Petty v. Hospital Serv. Ass’n of Ne. Pa., which, among other claims, dealt with a standing issue, where the plaintiff failed to “to plead a direct or immediate interest as to why or how” it was harmed in its breach of contract allegations,
Seiderman by Seiderman v. Am. Inst. for Mental Studies, which dealt with defendants’ motion for summary judgment on grounds of immunity under N.J. Stat. Ann. § 2A:53A-7.
Rodi v. S. New Eng. Sch. of Law, which dealt with plaintiff’s claims of “fraudulent inducement, breach of fiduciary duties, breach of contract and of an implied duty of good faith and fair dealing, violation of the Consumer Fraud Act, and for a continuing tort,”
The facts of Petty, Seiderman by Seiderman, and Rodi are substantially different from those in the instant case, and they, do not stand for the general proposition that nonprofits who engage in tortious behavior should be protected from litigation costs in foreign states where that tortious behavior was aimed and felt.

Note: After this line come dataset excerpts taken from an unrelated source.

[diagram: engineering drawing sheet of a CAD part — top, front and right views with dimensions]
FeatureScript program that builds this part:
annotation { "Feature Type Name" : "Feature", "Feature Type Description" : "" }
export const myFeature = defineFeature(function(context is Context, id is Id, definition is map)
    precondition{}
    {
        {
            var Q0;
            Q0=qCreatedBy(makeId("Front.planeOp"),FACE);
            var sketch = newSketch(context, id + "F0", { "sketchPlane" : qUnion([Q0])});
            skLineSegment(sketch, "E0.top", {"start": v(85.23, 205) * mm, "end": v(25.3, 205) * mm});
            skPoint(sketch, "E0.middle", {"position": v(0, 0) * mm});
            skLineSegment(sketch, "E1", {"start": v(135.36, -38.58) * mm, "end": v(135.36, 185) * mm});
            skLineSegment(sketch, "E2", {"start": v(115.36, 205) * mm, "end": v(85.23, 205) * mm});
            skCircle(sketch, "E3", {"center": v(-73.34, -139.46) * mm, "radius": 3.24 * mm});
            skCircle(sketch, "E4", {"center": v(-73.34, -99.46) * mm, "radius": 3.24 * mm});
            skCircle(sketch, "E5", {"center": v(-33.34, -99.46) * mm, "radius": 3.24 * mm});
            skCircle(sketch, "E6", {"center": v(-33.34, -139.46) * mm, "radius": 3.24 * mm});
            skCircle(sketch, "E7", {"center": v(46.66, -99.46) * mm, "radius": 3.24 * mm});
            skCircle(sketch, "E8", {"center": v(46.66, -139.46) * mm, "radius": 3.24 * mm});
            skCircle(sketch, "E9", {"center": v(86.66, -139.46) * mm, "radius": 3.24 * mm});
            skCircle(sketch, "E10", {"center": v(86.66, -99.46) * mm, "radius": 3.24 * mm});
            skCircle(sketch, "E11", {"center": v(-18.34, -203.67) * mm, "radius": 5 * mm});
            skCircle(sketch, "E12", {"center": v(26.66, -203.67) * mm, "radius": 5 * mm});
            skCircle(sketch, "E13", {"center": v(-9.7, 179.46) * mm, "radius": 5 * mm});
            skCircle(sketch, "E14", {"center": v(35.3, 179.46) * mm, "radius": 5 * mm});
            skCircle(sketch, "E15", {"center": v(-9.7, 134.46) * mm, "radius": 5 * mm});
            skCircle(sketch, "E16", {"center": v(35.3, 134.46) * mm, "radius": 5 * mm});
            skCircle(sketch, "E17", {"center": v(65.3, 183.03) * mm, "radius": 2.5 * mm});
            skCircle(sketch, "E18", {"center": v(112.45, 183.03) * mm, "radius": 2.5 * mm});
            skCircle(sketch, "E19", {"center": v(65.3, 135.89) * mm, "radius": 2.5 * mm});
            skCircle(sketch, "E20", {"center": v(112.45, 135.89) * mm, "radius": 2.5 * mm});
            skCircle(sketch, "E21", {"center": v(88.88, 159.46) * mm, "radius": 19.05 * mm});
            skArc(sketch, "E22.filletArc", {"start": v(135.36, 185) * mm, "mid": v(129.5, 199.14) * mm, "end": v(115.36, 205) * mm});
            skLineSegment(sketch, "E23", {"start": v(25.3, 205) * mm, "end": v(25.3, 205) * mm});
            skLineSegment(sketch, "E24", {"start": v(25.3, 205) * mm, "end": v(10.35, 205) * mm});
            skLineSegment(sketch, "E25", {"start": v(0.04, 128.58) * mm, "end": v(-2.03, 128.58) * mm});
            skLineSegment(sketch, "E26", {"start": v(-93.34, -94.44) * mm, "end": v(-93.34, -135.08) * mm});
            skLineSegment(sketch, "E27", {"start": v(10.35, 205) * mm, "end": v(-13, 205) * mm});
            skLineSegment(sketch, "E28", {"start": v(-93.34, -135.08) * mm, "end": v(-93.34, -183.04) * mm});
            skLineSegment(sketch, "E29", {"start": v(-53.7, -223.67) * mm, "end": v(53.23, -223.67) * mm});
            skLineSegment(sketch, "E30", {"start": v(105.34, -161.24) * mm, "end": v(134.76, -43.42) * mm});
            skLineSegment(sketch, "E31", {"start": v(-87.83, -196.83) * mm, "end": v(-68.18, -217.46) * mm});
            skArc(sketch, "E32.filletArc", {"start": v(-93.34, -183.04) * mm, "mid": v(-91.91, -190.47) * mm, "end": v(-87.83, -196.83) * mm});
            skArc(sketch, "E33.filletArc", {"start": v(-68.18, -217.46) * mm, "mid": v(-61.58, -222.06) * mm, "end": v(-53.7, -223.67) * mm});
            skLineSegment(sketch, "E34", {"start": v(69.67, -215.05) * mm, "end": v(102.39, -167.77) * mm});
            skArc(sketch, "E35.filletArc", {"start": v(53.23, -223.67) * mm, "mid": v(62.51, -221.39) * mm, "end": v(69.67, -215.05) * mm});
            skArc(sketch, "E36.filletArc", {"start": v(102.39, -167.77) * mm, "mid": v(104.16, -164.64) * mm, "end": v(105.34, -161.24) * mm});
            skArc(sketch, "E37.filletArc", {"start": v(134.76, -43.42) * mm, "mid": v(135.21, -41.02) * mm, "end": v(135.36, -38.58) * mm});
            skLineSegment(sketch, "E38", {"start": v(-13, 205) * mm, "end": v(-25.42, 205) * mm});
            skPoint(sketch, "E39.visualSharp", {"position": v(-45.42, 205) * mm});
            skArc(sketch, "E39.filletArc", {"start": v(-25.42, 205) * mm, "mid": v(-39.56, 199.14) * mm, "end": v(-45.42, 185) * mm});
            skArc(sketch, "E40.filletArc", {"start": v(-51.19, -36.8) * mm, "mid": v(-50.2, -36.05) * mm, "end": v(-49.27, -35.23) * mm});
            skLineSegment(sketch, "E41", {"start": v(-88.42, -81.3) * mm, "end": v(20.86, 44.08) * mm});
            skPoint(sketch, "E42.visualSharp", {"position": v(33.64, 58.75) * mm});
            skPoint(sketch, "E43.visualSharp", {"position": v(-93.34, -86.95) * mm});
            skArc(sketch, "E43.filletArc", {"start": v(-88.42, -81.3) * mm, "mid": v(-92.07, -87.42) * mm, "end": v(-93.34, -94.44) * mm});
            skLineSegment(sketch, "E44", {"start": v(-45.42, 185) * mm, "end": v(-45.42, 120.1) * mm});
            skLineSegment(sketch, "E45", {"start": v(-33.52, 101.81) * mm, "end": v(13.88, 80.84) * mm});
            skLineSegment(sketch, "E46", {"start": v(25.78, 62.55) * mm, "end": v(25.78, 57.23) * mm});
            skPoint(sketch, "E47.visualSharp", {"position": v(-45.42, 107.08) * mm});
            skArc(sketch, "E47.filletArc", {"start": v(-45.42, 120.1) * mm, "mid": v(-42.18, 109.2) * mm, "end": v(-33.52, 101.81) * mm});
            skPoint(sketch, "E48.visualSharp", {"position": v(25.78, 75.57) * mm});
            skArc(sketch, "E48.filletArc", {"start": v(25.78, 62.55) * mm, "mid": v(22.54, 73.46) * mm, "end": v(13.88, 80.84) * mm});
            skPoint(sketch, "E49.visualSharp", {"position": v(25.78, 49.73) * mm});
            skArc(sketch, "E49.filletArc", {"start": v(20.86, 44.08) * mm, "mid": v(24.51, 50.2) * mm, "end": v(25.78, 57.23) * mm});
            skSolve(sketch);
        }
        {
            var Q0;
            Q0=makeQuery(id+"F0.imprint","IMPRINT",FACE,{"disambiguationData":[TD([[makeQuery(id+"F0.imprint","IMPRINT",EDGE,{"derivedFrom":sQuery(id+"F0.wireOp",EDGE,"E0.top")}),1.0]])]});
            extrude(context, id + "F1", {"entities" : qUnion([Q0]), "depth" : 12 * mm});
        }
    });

. The Court stresses that this decision does not assess the sufficiency of Plaintiff’s claims against the Individual Defendants, or the merits thereof. Issues in regard to a claim’s sufficiency have not been raised by Defendants in the instant matter, and therefore are not addressed. The question this Court has been called to answer is solely one of specific personal jurisdiction. As such, the Court only assesses the allegations against the Individual Defendants for the jurisdictional analysis.